Born and raised in the Bronx, N.Y., Vanderberg has spent his entire career studying the tiny, mosquito-borne malaria parasites that kill about one million infants, mostly African, every year and make another 500 million people severely ill. Although malaria is largely treatable, the necessary medical care is often unavailable in the poor countries where the disease rages. To make matters worse, the parasite is constantly mutating, outmaneuvering even our most powerful medicines.
|Video: Inside the lab, NYU researchers hunt for an effective malaria vaccine.|
“Drugs are really not the answer because the parasites develop resistance very, very quickly,” Vanderberg says, sitting comfortably reclined in his dowdy brown and beige office at New York University’s School of Medicine. A lean, grizzled professor of medical parasitology, he seems vigorous despite his 74 years and droopy eyelids. There has been talk of retirement, he says, but he is reluctant to leave. With good reason. After a long hiatus, the vaccine concept he and his colleagues came up with more than three decades ago — stunningly powerful but exasperatingly unwieldy — is now resurfacing after a drastic facelift by retired U.S. Navy Capt. Dr. Stephen Hoffman.
By preventing people from getting sick in the first place, an effective vaccine would provide a much more permanent solution to malaria than any drug. It would also help stem transmission of the disease on a larger scale, because the parasites depend on human hosts for reproduction. But malaria has proved a tough case: After decades of painstaking research, the first malaria vaccine has yet to hit the market. What is more, the one farthest along in the pharmaceutical pipeline offers only about 50 percent protection.
The vaccine that Hoffman inherited from Vanderberg, in contrast, could protect as many as nine in ten people. Yet some researchers, citing a wealth of practical obstacles, doubt it will ever leave the lab bench. With human tests begun in May, the first verdict could be just around the corner. “We’re at the tipping point,” says Vanderberg, who keeps in touch with Hoffman. “It will either be a major success or it will be a total disaster.”
Vanderberg is the first to admit that his original idea was far-out: He wanted to use mosquitoes as live syringes, injecting a crippled version of the malaria parasite that was unable to cause a full-blown infection, but would still provoke the immune system to make antibodies against the real thing. Weakened live viruses or bacteria are commonly used in other types of vaccines — such as those for polio, measles or typhoid fever — but the malaria parasite is simply too big and unsafe to be injected directly into the blood, where it could trigger infections or choke vital blood vessels. A mosquito bite, however, is harmless.

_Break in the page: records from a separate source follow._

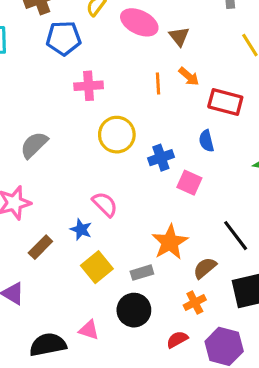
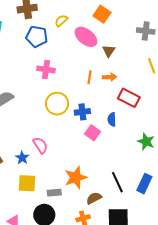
orange arrow: (189, 76) -> (110, 77), turned -56
blue cross: (161, 158) -> (82, 112), moved
pink square: (189, 183) -> (93, 133), moved
yellow square: (97, 267) -> (27, 183), turned 30

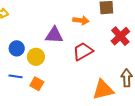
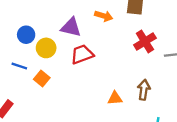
red trapezoid: (83, 51) -> (82, 54), moved
orange triangle: (103, 90) -> (115, 98), size x0.6

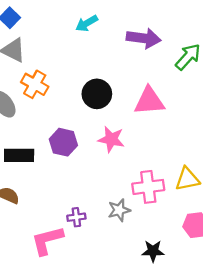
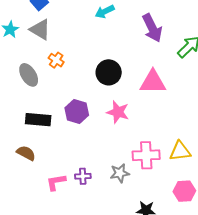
purple arrow: (144, 38) -> (152, 28), turned 52
orange cross: (35, 84) -> (56, 60), size x0.7
pink L-shape: (47, 240) -> (56, 182), moved, size x0.7

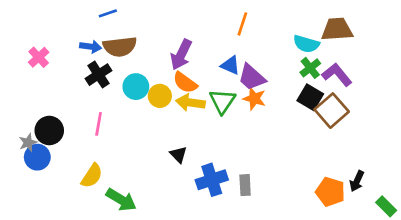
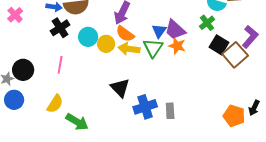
blue triangle: (230, 65) -> (159, 31), moved, turned 42
green cross: (310, 68) -> (207, 23), moved
purple L-shape: (337, 75) -> (250, 37), moved, turned 80
black triangle: (178, 154) -> (120, 88), size x1.5
blue circle: (37, 157) -> (14, 100), moved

When mosquitoes bite, they first inject a little saliva to keep the blood from clotting while they imbibe it through their needle-like proboscis. The malaria parasites, known as sporozoites, enter the skin through the saliva. Once inside the body, the microscopic stowaways have an uncanny ability to glide straight through our cells, entering the blood stream and traveling to the liver where they camp out and multiply. After a week or so they gush out into the blood again, answering some biochemical call of the wild, and invade the red blood cells. This is when you know you have malaria.
As the parasites multiply ferociously inside the red blood cells, they end up bursting them. The cycle repeats itself, destroying the blood and causing waves of high fever. As if it weren’t enough, the parasites also make the red blood cells sticky. Like wool on Velcro, the cells cling to the small blood vessels, snagging them and preventing oxygen from reaching the tissue. In the brain, this can cause coma and death within a day.
To destroy the parasites’ ability to multiply in the human liver, Vanderberg and his colleagues x-rayed a batch of infected mosquitoes. The team then let the bloodsuckers feed on the forearms of three prisoners on several occasions. After that, they paired up the mosquito-immunized men with controls who had never been bitten. Then they brought in the heavy artillery: mosquitoes chock-full of feisty parasites that had not been x-rayed.
Within days of being bitten by the unirradiated insects, all of the controls came down with malaria as expected — and so did two of the immunized men. The scientists reasoned that the initial dose of weakened parasites had been too low for them to be protected. But the third prisoner, a 37-year-old man called G.Z., was unharmed. With red and swollen forearms, the dining table of more than 2,000 x-rayed mosquitoes, G.Z. had become immune to the disease. Appearing in 1973 in The American Journal of the Medical Sciences, the finding went down in history as the first successful human vaccination against malaria.